10. Term. These Terms will begin on the date Company is granted access to the Services and will continue for the trial term communicated to Company by OpenReel. OpenReel may immediately terminate these Terms at any time in its sole discretion. Upon the expiration or termination of these Terms: (A) Company will discontinue all use of the Services; and (B) the access rights to the Services granted in these Terms will immediately terminate. Sections 2 (Restrictions), 4.C (Representations), 5 (Usage Data), 6 (Confidentiality), 7 (Ownership), 8 (Feedback), 9 (No Warranty), 10 (Term), 11 (Limitations of Liability), 12 (Remedies), 13 (Assignment), and 14 (Miscellaneous) will survive termination or expiration of these Terms.

11. LIMITATIONS OF LIABILITY. OPENREEL WILL NOT BE LIABLE TO COMPANY FOR ANY CONSEQUENTIAL, INCIDENTAL, SPECIAL, PUNITIVE, OR EXEMPLARY DAMAGES ARISING OUT OF OR RELATED TO THESE TERMS, INCLUDING LOST PROFITS, LOSS OF BUSINESS, LOSS OR INACCURACY OF DATA, OR COST OF PROCUREMENT OF SUBSTITUTE GOODS, SERVICES, OR TECHNOLOGY, EVEN IF OPENREEL IS APPRISED OF THE LIKELIHOOD OF SUCH DAMAGES OCCURRING. OPENREEL’S TOTAL LIABILITY ARISING OUT OF OR RELATED TO THESE TERMS, REGARDLESS OF THE FORUM AND REGARDLESS OF WHETHER ANY ACTION OR CLAIM IS BASED ON CONTRACT, TORT, OR OTHERWISE, WILL NOT EXCEED $100.

12. Remedies.
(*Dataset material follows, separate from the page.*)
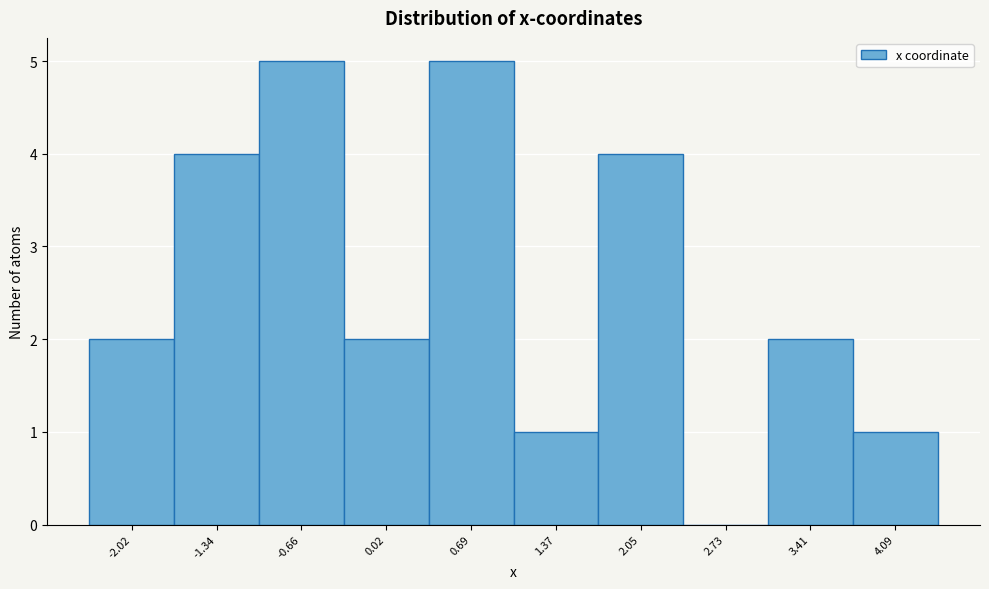

Reading left to right, transcribe all the data shown in this chart.

-2.02=2	-1.34=4	-0.66=5	0.02=2	0.69=5	1.37=1	2.05=4	2.73=0	3.41=2	4.09=1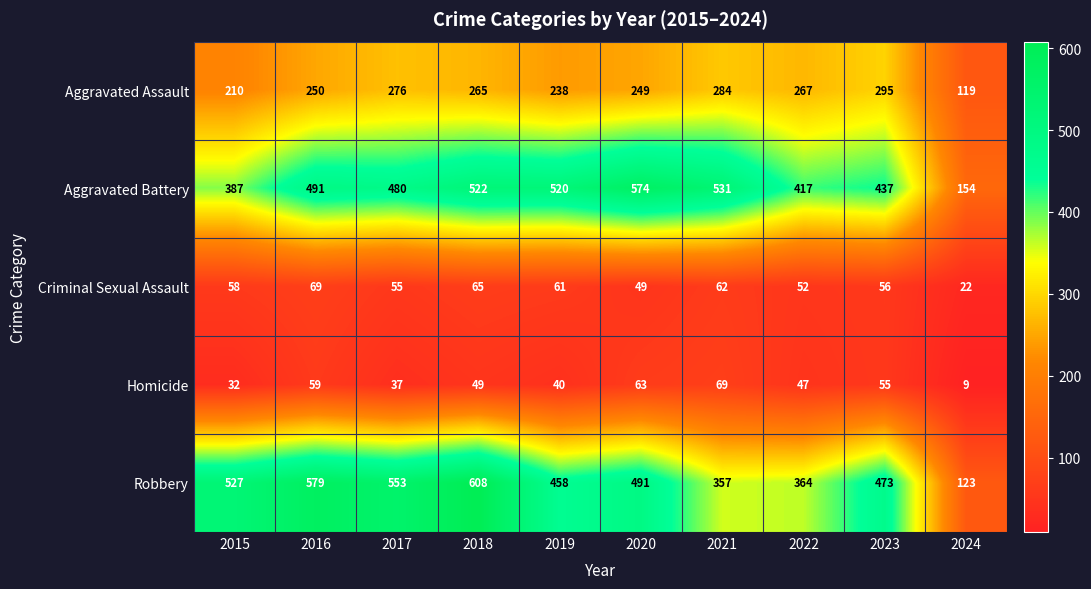

The value of Criminal Sexual Assault at 2021 is 97. True or false?

False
Company understands that any violation or threatened violation of these Terms may cause irreparable injury to OpenReel, and that OpenReel may seek injunctive relief in addition to all legal remedies.

13. Assignment. Neither party may assign these Terms or delegate its performance without the other party’s prior written consent, and any attempt to do so is void; except either party may assign these Terms to an affiliate or in connection with a merger, acquisition, corporate reorganization, or sale of all or substantially all of its assets to which these Terms relate. These Terms are binding upon and inures to the benefit of the parties’ permitted successors and assigns.

14. Miscellaneous. These Terms are governed by New York law without reference to its conflict of laws principles. All claims arising under these Terms will be litigated exclusively in the federal or state courts of New York County, New York. The parties submit to the jurisdiction in those courts. These Terms, including any order form issued by OpenReel, constitutes the entire agreement and supersedes any other agreement of the parties relating to its subject matter. If Company and OpenReel have previously executed or are otherwise bound by an agreement governing use of other OpenReel products or services, including OpenReel’s remote video recording product, Company acknowledges that such agreement will not govern Company’s use of the Services under these Terms. No usage of trade or other regular practice or method of dealing between the parties will be used to modify, interpret, or supplement these Terms. Neither party will be treated as having waived any rights by not exercising (or delaying the exercise of) any rights under these Terms. OpenReel may use subcontractors or other third parties to perform its obligations under these Terms, but OpenReel will remain responsible for all such obligations.  If any provision (or portion of a provision) of these Terms are invalid, illegal, or unenforceable, the rest of these Terms will remain in effect. We reserve the right, at our sole discretion, to change or modify portions of these Terms at any time, and if we do, we will notify you, either through the Services user interface, in an email notification, or through other commercially reasonable means. Any such changes will become effective no earlier than 10 days after they are sent to you, except that, changes addressing new functions of the Service or changes made for legal reasons will be effective immediately.  Your continued use of the Service after the date any such changes become effective constitutes your acceptance of the new Terms. Except as otherwise provided in this Section 14, these Terms may only be amended by a written amendment that: (A) states that it is amending these Terms; and (B) is signed by both parties. These Terms may be executed in two counterparts; each counterpart is an original, and all counterparts together are the same agreement.